Organic-food retail is a growing industry. That's why retailers and supermarket behemoths like Wal-Mart, Kroger (NYSE: KR ) , and Safeway have started allocating space to organic- and natural-food products in order to drive more traffic to stores. The organic-food market in the U.S. is expected to grow to $80 billion by 2015, according to FarmExchange, and it is no surprise why these retailers and grocers are looking to make the most of it.
The Fresh Market is the smaller of the two pure-play organic- and natural-food retailers. It is facing competition from a large and ambitious pure-play organic-food retailer -- Whole Foods Market -- apart from pricing pressures. These two factors seem to be taking their toll on the company's performance.
The Fresh Market posted lackluster third-quarter results, missing consensus estimates on both earnings and revenue. It also reduced the earnings outlook for 2013, which didn't go down too well with investors, and the stock tanked 19%. Comparable-store sales increased 3.1%, and store traffic increased 2.8%.
Though this was the third consecutive quarter of traffic growth, it wasn't good enough to beat analysts' estimates. Revenue grew 13.4% to $364.5 million, missing consensus estimates by 2.8%. Earnings per share were flat year-over-year and missed consensus estimates by 11.5% due to lower-than-expected sales.
The Fresh Market opened 10 new stores during the quarter, a new record for the company. It opened few stores in areas where brand awareness is lower, and this weighed on results. However, third-party market research showed that the customer-conversion rate after spreading brand awareness is good. As a result, The Fresh Market has initiated plans to drive brand awareness, and this should help results going forward.
The Fresh Market has a very robust lease pipeline, which should help with its growth plans. Leases for 27 sites have already been announced, and many other potential sites are in various stages of negotiation. This will provide The Fresh Market with a clear runway for growth into fiscal 2015.
In October, the company witnessed a slowdown in consumer activity, and this is expected to continue in the fourth quarter as well. Hence, the financial outlook for the year was revised downward. Comps are now expected to grow at 3% to 3.5%; operating margin is expected to be inline with the prior year; and full-year earnings are expected to be $1.42 to $1.47 per diluted share.
Whole Foods suffering as well
Whole Foods Market, like The Fresh Market, also gave a negative outlook, and it expects revenue to increase by 11% to 13% in 2014 on the back of a 5.5% to 7% rise in comps. This is a decrease from the estimated 12%-14% growth in revenue as a result of the 6.5% to 8% rise in comps that it had issued earlier.

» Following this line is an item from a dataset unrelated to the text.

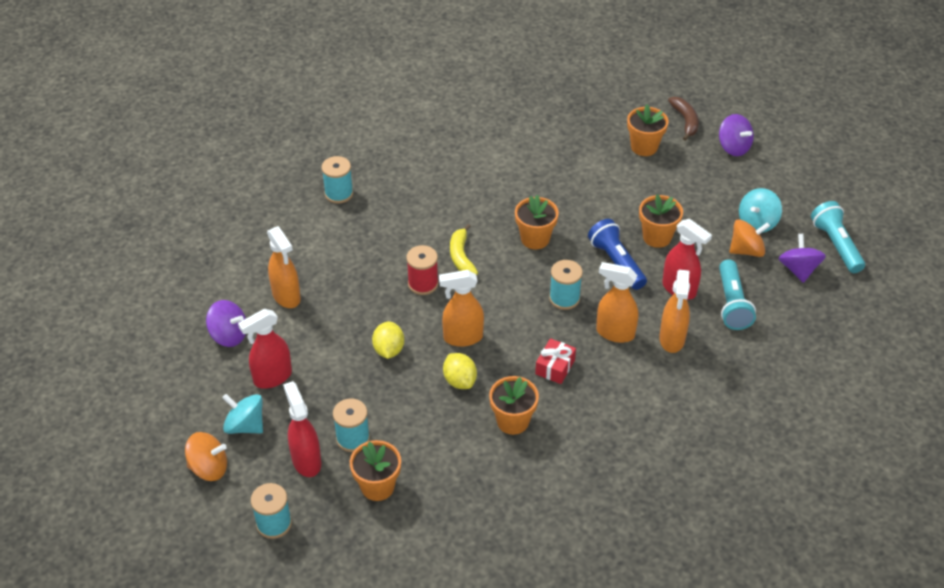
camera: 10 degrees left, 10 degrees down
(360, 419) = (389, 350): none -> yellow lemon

Earnings per share were also revised downward from a range of $1.69 to $1.72 to a range of $1.65 to $1.69. These downward revisions in guidance didn't go down well with investors, and the stock tanked 9.2% after the results.
These two specialty retailers in the organic- and natural-food market space may not have performed as per analyst expectations, but if we consider the impact of a sluggish economic recovery, these aren't bad performances as such. According to The Guardian, for example, in the U.K. the organic-food market had declined during the recession, and it's only this year that it has picked up by 0.6%.
On the other hand, Kroger posted solid second-quarter results. Earnings climbed 17.6% from the year-ago quarter to $0.60 per share. Likewise, revenue increased by 4.6% to $22.7 billion. Kroger has been looking to benefit from the growth of the organic-food industry as well and it is expanding its brands as such.
Its acquisition of Harris Teeter Supermarkets, which is expected to be complete by year-end, would expand its footprint in the Southeast and Mid Atlantic U.S. markets and prove to be accretive to the top and bottom lines.
Kroger is a diversified grocer that sells products apart from organic food and this has helped the company to do well when compared to The Fresh Market and Whole Foods. But adding organic offerings to its stores should add further momentum to its growth.
As competition heats up in organic food, a smaller player such as The Fresh Market is under the risk of getting elbowed out from different angles. There could be price wars going forward as the likes of Kroger and Whole Foods get more competitive.
The Fresh Market is down more than 16% this year and still trades at a P/E ratio of 28, above the 22.5 times industry average P/E. Hence, The Fresh Market doesn't look like a solid investment.